By Tristan Hayeck, Noah A Zaitlen, Po-Ru Loh, Bjarni Vilhjalmsson, Samuela Pollack, Alexander Gusev, Jian Yang, Guo-Bo Chen, Michael E Goddard, Peter M. Visscher, Nick Patterson, Alkes L. Price

Posted 04 Sep 2014
bioRxiv DOI: 10.1101/008755 (published DOI: 10.1016/j.ajhg.2015.03.004)

We introduce a Liability Threshold Mixed Linear Model (LTMLM) association statistic for ascertained case-control studies that increases power vs. existing mixed model methods, with a well-controlled false-positive rate. Recent work has shown that existing mixed model methods suffer a loss in power under case-control ascertainment, but no solution has been proposed. Here, we solve this problem using a chi-square score statistic computed from posterior mean liabilities (PML) under the liability threshold model.
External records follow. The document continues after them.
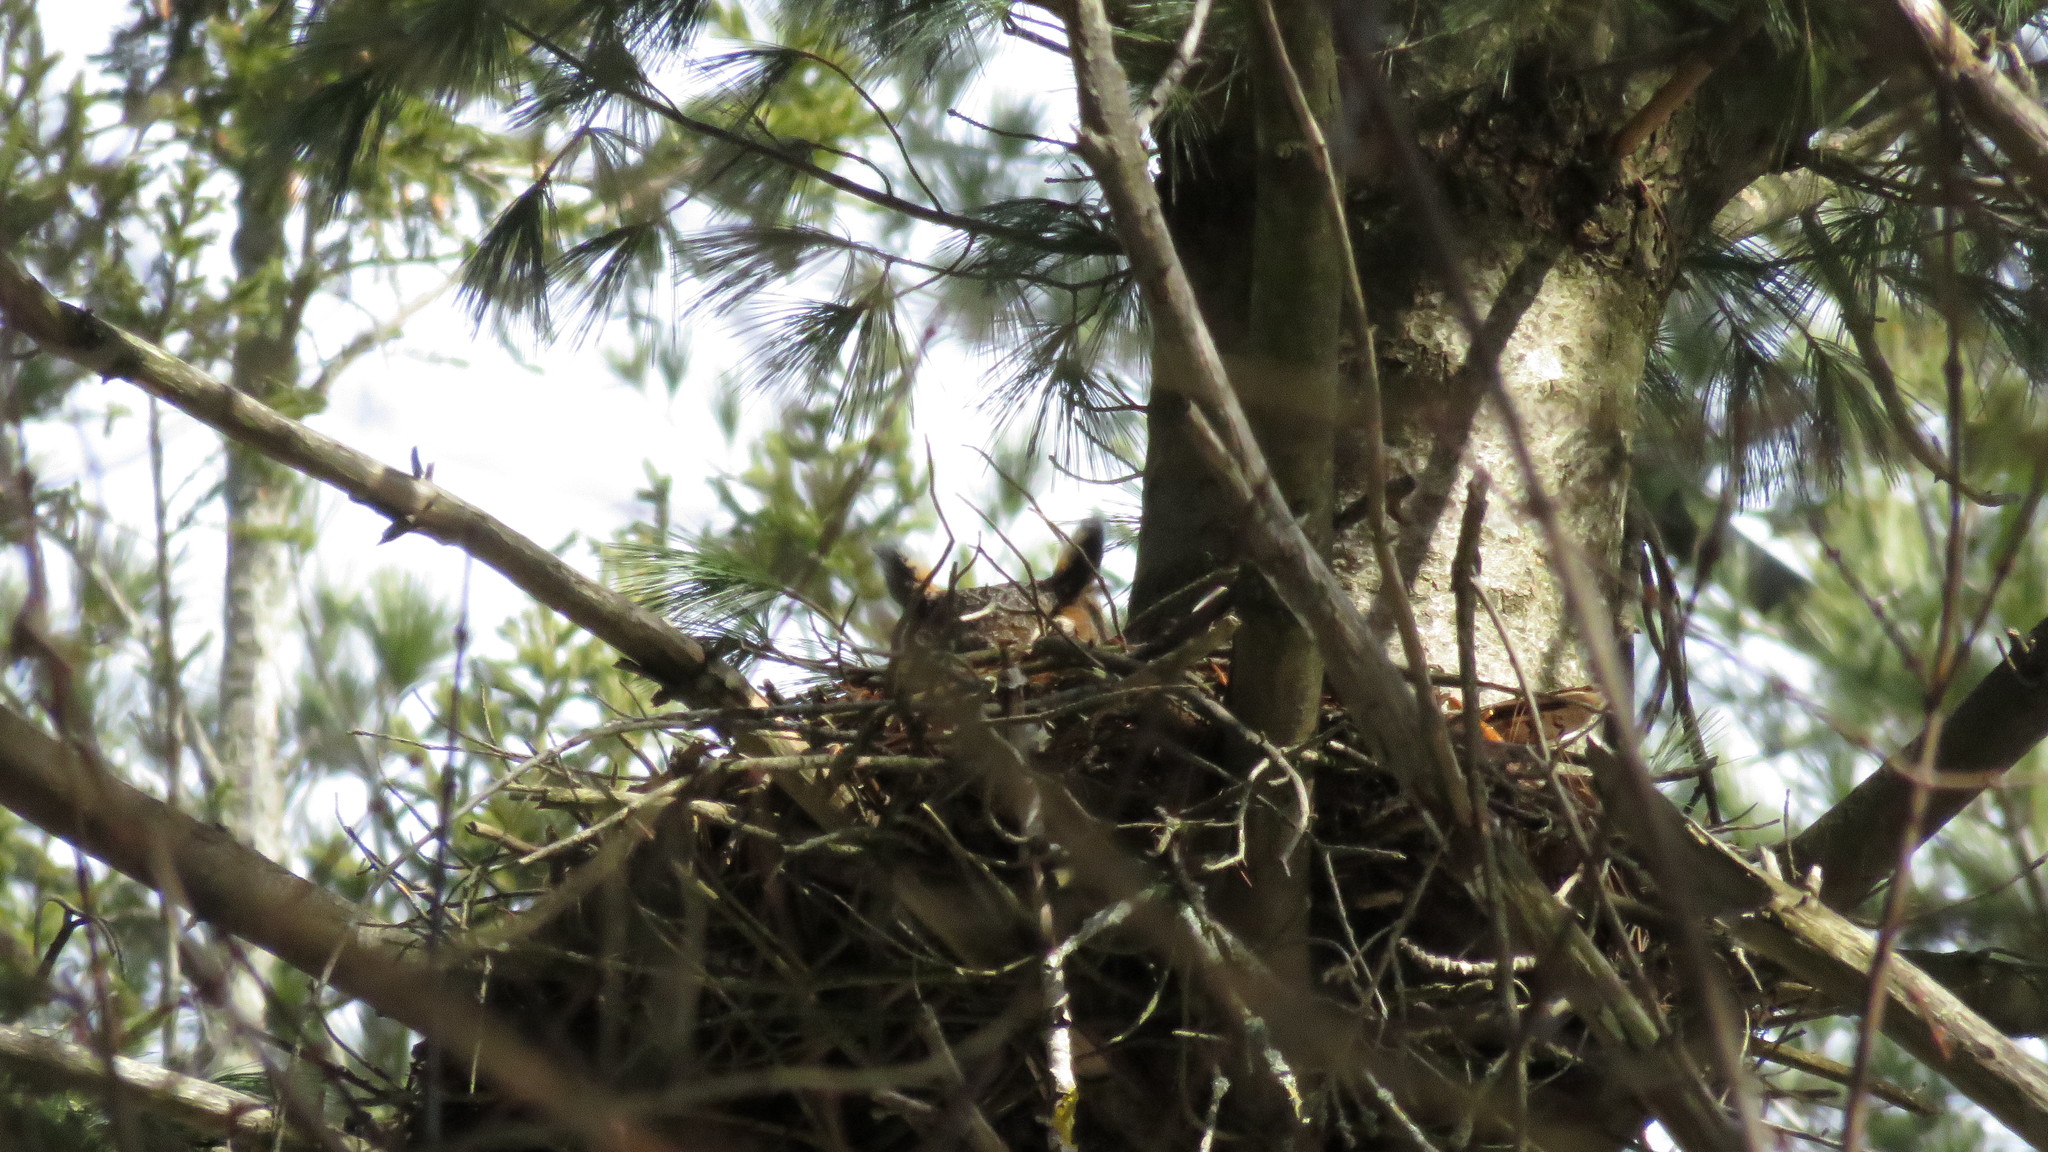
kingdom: Animalia
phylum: Chordata
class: Aves
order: Strigiformes
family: Strigidae
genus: Bubo
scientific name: Bubo virginianus
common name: Great horned owl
Each individual’s PML is conditional not only on that individual’s case-control status, but also on every individual’s case-control status and on the genetic relationship matrix obtained from the data. The PML are estimated using a multivariate Gibbs sampler, with the liability-scale phenotypic covariance matrix based on the genetic relationship matrix (GRM) and a heritability parameter estimated via Haseman-Elston regression on case-control phenotypes followed by transformation to liability scale. In simulations of unrelated individuals, the LTMLM statistic was correctly calibrated and achieved higher power than existing mixed model methods in all scenarios tested, with the magnitude of the improvement depending on sample size and severity of case-control ascertainment. In a WTCCC2 multiple sclerosis data set with >10,000 samples, LTMLM was correctly calibrated and attained a 4.1% improvement (P=0.007) in chi-square statistics (vs. existing mixed model methods) at 75 known associated SNPs, consistent with simulations. Larger increases in power are expected at larger sample sizes. In conclusion, an increase in power over existing mixed model methods is available for ascertained case-control studies of diseases with low prevalence.